Rohan's experience underscores a few universal truths for product designers and community builders:

  • Communities multiply your learning and impact - but they require long-term consistency and people-first design.
  • Mentorship must be diagnostic: identify the learner’s real problem before prescribing a solution.
  • Design at scale (Zomato, Urban Company) means aligning cross-functional stakeholders and respecting local user behaviors when launching across markets.
  • Research is non-negotiable when building for a new country: mix competitive analysis, fieldwork, and paid user interviews to validate hypotheses before full-scale investment.

Design Sundays provides a living example of a community that began as a mission to connect learners with mentors and has matured into a platform blending live content, cohort learning, and future product ambitions. Rohan’s pragmatic lessons make it clear: if you want to build something that survives and scales, anchor it in real user problems, stay consistent, and be willing to invest time and curiosity into every person who joins.
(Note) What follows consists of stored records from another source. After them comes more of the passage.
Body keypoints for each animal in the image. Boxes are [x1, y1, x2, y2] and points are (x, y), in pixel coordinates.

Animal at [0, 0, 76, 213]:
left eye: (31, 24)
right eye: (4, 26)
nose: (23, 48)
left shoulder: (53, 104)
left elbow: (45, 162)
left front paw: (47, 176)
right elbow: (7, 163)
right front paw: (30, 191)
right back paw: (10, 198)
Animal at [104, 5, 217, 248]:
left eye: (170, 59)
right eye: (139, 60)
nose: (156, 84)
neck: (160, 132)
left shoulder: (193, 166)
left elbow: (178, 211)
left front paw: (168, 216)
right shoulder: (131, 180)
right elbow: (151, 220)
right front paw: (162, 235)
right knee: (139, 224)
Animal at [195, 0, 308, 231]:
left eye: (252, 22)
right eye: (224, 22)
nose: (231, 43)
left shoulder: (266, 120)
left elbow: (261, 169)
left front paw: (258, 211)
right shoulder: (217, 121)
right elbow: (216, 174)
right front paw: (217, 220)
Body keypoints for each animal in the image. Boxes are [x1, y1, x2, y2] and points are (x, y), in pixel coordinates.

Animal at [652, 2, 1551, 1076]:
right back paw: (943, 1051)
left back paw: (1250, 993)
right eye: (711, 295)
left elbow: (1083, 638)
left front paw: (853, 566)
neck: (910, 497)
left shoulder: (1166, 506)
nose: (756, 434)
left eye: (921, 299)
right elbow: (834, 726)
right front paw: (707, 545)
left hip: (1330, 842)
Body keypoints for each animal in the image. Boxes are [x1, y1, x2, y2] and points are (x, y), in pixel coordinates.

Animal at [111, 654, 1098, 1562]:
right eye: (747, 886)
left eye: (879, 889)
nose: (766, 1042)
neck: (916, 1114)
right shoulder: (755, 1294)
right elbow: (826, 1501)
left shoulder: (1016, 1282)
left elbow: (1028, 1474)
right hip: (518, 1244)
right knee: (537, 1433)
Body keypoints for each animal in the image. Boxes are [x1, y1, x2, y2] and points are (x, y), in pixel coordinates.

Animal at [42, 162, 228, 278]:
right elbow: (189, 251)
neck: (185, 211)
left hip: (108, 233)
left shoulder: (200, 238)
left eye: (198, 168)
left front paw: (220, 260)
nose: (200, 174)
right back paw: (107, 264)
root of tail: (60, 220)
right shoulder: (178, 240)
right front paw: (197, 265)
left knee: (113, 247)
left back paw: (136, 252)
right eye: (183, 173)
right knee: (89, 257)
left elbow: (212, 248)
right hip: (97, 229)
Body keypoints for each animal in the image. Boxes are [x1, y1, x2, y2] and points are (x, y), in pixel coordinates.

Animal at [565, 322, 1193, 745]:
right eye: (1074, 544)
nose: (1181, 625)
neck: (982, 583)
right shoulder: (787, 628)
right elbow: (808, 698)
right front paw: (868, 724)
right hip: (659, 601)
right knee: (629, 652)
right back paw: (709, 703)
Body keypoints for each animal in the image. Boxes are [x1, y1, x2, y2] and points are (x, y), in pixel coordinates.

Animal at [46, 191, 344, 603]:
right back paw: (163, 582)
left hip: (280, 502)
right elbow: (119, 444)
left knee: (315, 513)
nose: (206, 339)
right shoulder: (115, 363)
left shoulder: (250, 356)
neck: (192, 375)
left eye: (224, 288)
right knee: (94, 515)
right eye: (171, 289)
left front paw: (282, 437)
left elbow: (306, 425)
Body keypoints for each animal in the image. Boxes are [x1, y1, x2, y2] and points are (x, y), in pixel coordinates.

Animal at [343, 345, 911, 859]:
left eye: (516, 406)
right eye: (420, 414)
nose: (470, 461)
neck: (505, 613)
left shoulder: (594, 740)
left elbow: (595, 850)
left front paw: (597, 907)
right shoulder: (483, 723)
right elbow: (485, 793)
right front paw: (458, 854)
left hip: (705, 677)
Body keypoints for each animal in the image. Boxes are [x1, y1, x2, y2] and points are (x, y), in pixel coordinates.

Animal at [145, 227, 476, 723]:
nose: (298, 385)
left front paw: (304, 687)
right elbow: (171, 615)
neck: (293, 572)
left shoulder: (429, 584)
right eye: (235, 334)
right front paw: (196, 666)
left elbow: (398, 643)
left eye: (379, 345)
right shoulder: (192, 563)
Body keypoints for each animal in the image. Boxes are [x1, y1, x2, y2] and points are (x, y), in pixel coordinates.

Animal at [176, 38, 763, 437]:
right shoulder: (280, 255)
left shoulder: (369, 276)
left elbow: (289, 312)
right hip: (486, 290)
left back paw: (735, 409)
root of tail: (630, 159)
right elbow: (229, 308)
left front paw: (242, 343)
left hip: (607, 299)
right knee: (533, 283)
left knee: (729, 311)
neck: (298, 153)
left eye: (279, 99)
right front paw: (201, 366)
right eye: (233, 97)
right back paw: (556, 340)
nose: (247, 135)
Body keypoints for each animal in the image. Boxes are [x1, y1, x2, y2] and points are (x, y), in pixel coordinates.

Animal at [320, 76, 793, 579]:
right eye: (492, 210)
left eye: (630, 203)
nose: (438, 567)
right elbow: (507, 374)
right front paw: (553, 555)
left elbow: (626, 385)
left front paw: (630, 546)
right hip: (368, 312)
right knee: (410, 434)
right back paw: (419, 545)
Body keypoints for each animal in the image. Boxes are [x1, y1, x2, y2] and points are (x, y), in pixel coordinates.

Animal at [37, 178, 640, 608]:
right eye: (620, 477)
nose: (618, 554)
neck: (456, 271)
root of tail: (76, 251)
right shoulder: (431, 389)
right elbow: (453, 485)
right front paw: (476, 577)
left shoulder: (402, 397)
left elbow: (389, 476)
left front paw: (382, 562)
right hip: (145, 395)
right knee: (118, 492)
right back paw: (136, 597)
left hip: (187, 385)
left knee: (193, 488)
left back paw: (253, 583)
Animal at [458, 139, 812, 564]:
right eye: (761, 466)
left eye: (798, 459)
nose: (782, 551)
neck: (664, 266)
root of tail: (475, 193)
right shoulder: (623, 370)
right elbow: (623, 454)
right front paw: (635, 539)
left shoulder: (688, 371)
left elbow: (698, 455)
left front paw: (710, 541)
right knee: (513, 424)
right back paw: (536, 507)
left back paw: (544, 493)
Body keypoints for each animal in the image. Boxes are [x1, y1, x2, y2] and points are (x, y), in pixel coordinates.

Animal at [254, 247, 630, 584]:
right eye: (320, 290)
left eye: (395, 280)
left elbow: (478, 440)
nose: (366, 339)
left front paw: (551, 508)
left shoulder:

Credits: This article is based on the interview "Building Design Communities - Rohan from Urban Company" by Product Stories (host: Kaushik Mali). The full conversation provides richer nuance and is recommended for anyone building communities or launching products in diverse markets.

Related action items

  • If you’re starting a community: draft a three-month content calendar with specific guest topics and an experiment plan for growth.
  • If you’re mentoring: create an intake template to capture background, goals, and pain points before each mentorship call.
  • If you’re shipping internationally: plan a two-week research trip, a five-hypothesis document, and a lean MVP plan with measurable leading indicators.